So, the following generates one simulated dataset according to the data generating process defined above.

`sim_data = get_sim_data(f)`

Evaluate predictions of \(f(x = 0.90)\) for three models:

- \(k\)-nearest neighbors with \(k = 1\). \(\hat{f}_1(x)\)
- \(k\)-nearest neighbors with \(k = 10\). \(\hat{f}_{10}(x)\)
- \(k\)-nearest neighbors with \(k = 100\). \(\hat{f}_{100}(x)\)

For simplicity, when fitting the \(k\)-nearest neighbors models, do not scale \(X\) data.

Use 500 simulations to estimate squared bias, variance, and the mean squared error of estimating \(f(0.90)\) using \(\hat{f}_k(0.90)\) for each \(k\). Report your results using a well formatted table.

At the beginning of your simulation study, run the following code, but with your nine-digit Illinois UIN.

`set.seed(123456789)`

**[1 point each]** Answer the following questions based on your results from the three exercises.

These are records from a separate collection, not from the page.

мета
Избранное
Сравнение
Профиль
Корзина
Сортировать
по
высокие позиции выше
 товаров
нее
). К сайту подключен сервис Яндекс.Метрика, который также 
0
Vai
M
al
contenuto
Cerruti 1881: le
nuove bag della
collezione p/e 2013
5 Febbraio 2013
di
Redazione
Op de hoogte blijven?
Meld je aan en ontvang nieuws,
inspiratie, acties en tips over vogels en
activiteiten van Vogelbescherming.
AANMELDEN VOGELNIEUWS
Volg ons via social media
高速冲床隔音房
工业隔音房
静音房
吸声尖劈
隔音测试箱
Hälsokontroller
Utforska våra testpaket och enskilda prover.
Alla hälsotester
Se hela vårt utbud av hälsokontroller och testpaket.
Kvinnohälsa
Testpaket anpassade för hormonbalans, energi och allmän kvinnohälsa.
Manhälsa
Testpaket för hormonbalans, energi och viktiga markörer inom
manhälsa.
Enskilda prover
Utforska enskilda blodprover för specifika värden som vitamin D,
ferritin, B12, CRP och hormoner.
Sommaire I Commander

**(a)** Based on your results in Exercise 1, which \(k\) performed best?

**(b)** Based on your results in Exercise 1, was scaling the data appropriate?

**(c)** Based on your results in Exercise 2, why do you think it was so easy to find a \(k\)-nearest neighbors model that met this criteria?

**(d)** Based on your results in Exercise 3, which of the three models do you think are providing unbiased predictions?

**(e)** Based on your results in Exercise 3, which model is predicting best at \(x = 0.90\)?